I have a 2.6 gigabyte text file containing a dump of a database table, and I'm trying to pull it into a logical structure so the fields can all be uniqued. The code I'm using to do this is here:
class Targetfile
include Enumerable
attr_accessor :inputfile, :headers, :input_array
def initialize(file)
@input_array = false
@inputfile = File.open(file, 'r')
@x = @inputfile.each.count
end
def get_headers
@y = 1
@inputfile.rewind
@input_array = Array.new
@headers = @inputfile.first.chomp.split(/\t/)
@inputfile.each do |line|
print "\n#{@y} / #{@x}"
@y+=1
self.assign_row(line)
end
end
def assign_row(line)
row_array = line.chomp.encode!('UTF-8', 'UTF-8', :invalid => :replace).split(/\t/)
@input_array << Hash[ @headers.zip(row_array) ]
end
def send_build
@input_array || self.get_headers
end
def each
self.send_build.each {|row| yield row}
end
end
The class is initialized successfully and I am left with a Targetfile class object.
The problem is that when I then call the get_headers
method, which converts the file into an array of hashes, it begins slowing down immediately.
This isn't noticeable to my eyes until around item number 80,000, but then it becomes apparent that every 3-4,000 lines of the file, some sort of pause is occurring. That pause, each time it occurs, takes slightly longer, until by the millionth line, it's taking longer than 30 seconds.
For practical purposes, I can just chop up the file to avoid this problem, then combine the resulting lists and unique -that- to get my final outputs.
From a curiosity standpoint, however, I'm unsatisfied.
Can anyone tell me why this pause is occurring, why it gets longer, and if there's any way to avoid it elegantly? Really I just want to know what it is and why it happens, because now that I've noticed it, I see it in a lot of other Ruby scripts I run, both on this computer and on others.
This is the infamous garbage collector -- Ruby's memory managment mechanism.

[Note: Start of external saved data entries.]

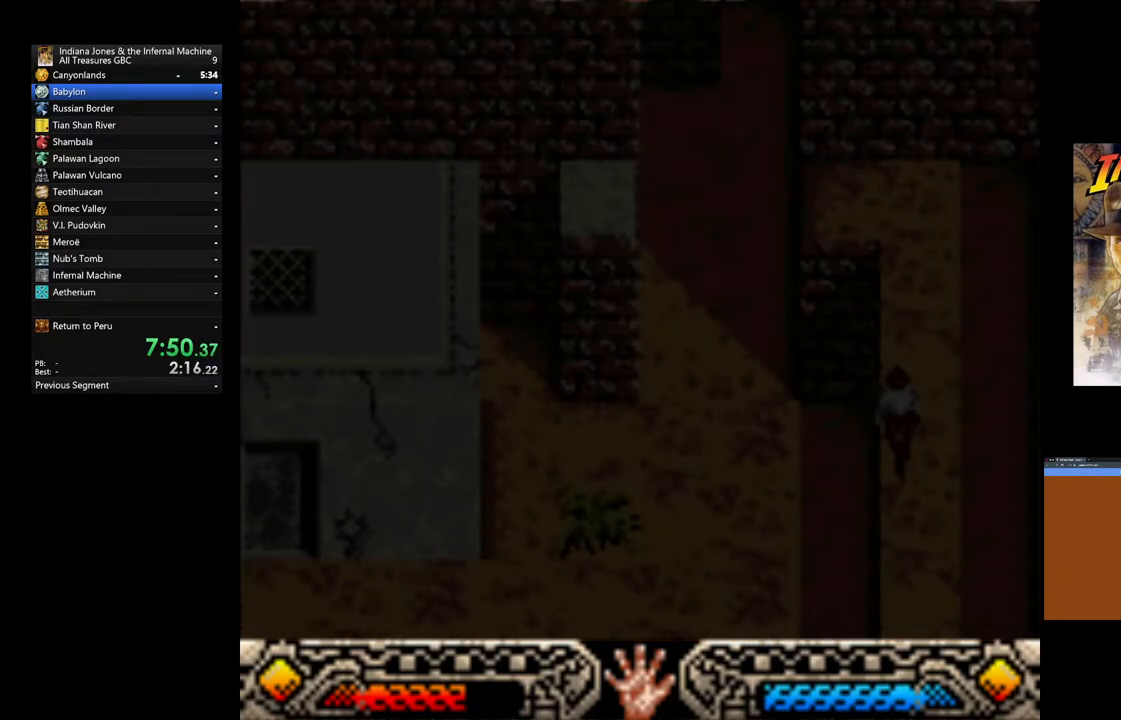
{"buttons": [], "left_stick": "center", "right_stick": "center", "events": []}
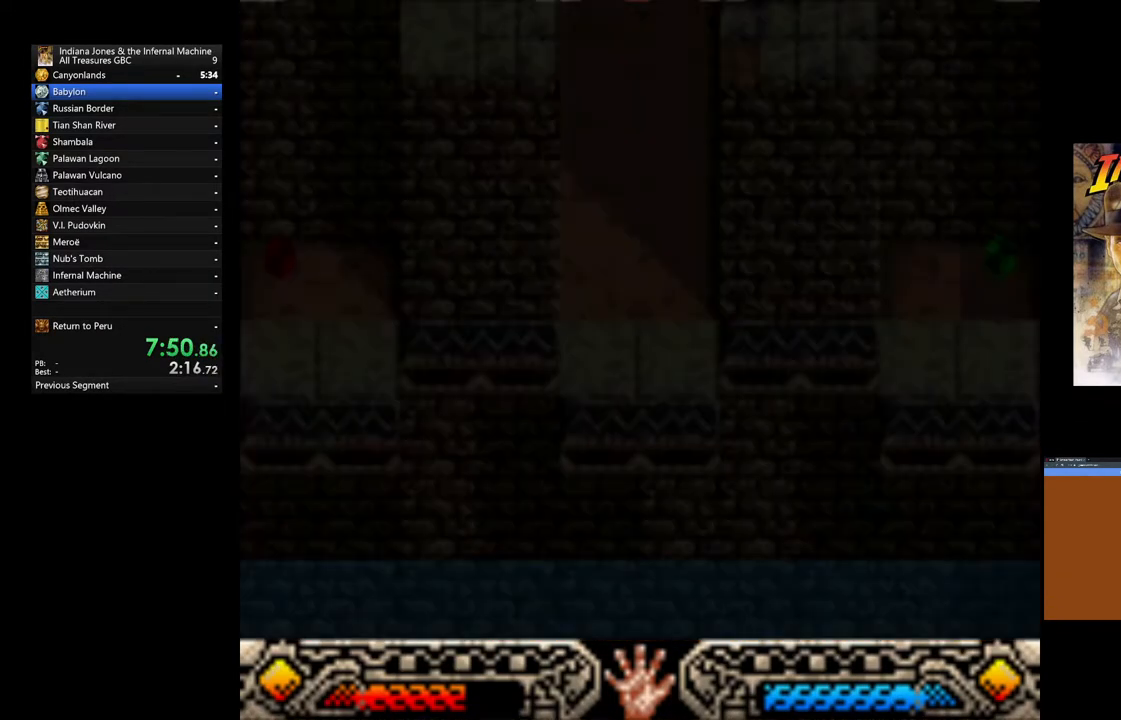
{"buttons": [], "left_stick": "center", "right_stick": "center", "events": []}
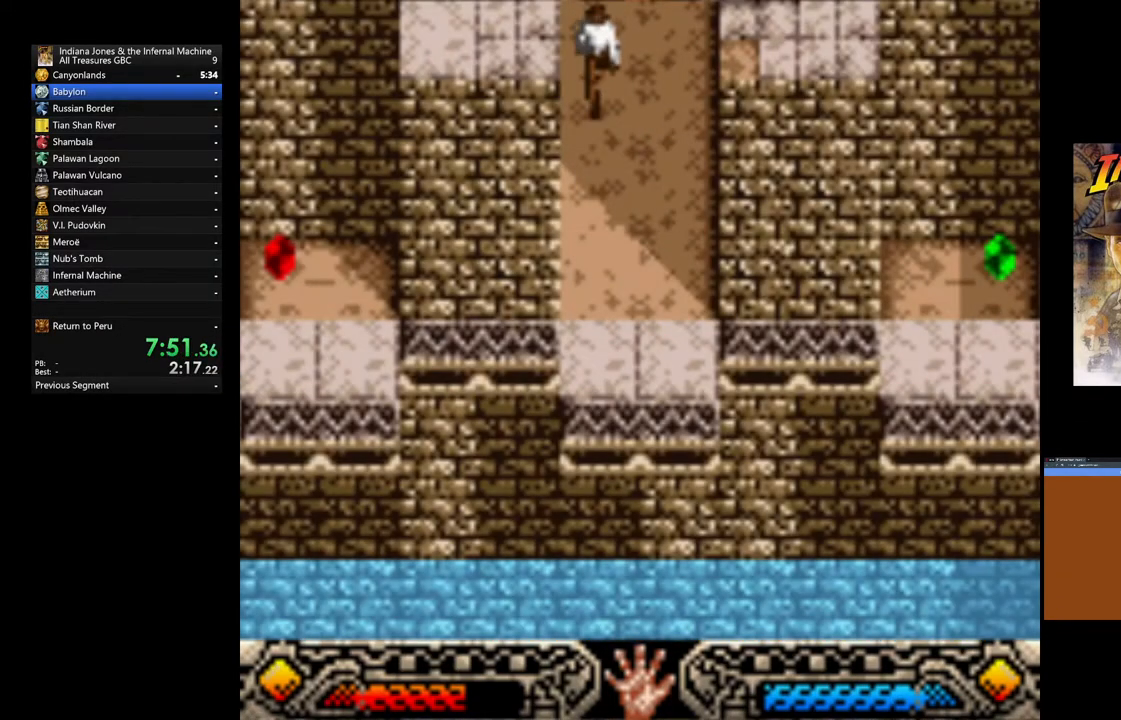
{"buttons": [], "left_stick": "down-left", "right_stick": "center", "events": [[250, "left_stick", "down"], [317, "left_stick", "down-left"]]}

Note: It's worth mentioning that Ruby, at least MRI, isn't a high performance language.
The garbage collector runs whenever memory starts to run out. The garbage collector pauses the execution of the program to deallocate any objects that can no longer be accessed. The garbage collector only runs when memory starts to run out. That's why you're seeing it periodically.
There's nothing you can do to avoid this, except write more memory efficiant code, or rewrite in a language that can has better/manual memory management.
Also, your OS may be paging. Do you have enough physical memory for this kind of task?